Poszukiwany mężczyzna, zatrzymany wczoraj przez policjantów z Bisztynka, dodatkowo odpowie za krótkotrwałe użycie samochodu. Henryk W. nie oddał Opla właścicielowi, ponieważ kiedy nim jechał zatankować, zobaczył radiowóz. Wiedział, że kontrola drogowa skończy się w areszcie. Był bowiem poszukiwany za wcześniejsze kradzieże.
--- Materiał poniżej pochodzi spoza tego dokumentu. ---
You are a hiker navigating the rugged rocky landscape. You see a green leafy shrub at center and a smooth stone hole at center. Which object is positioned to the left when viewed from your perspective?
W sobotę do komendy w Bartoszycach zgłosiła się zdenerwowana mieszkanka gminy Jeziorany. Jak powiedziała policjantom, skradziono jej opla kadetta. Natychmiast rozpoczęło się poszukiwanie sprawców i utraconego auta. Wczoraj funkcjonariusze wpadli na trop opla. W południe, w miejscowości Prosity zauważyli, że kradzione auto stoi przy wiejskiej mleczarni. Przy pojeździe kręcił się 36-letni Henryk W. Policjanci natychmiast go wylegitymowali. Mężczyzna oświadczył, że wcale nie ukradł samochodu. Kluczyki dostał od męża pokrzywdzonej. Miał zatankować i zwrócić auto. Kiedy jechał na stację pali zauważył nadjeżdżający policyjny radiowóz. Zmienił kierunek jazdy i do właściciela już nie dotarł. Co było przyczyną takiego zachowania, wyjaśniło się wkrótce.

Po sprawdzeniu w policyjnych bazach danych okazało się bowiem, że Henryk W. ukrywa się przed wymiarem sprawiedliwości. W więzieniu powinien odbyć karę za wcześniejsze kradzieże. Kiedy wytrzeźwieje, zostanie przesłuchany i przekazany do bartoszyckiego aresztu śledczego. Teraz prawdopodobnie będzie odpowiadał za krótkotrwałe użycie pojazdu.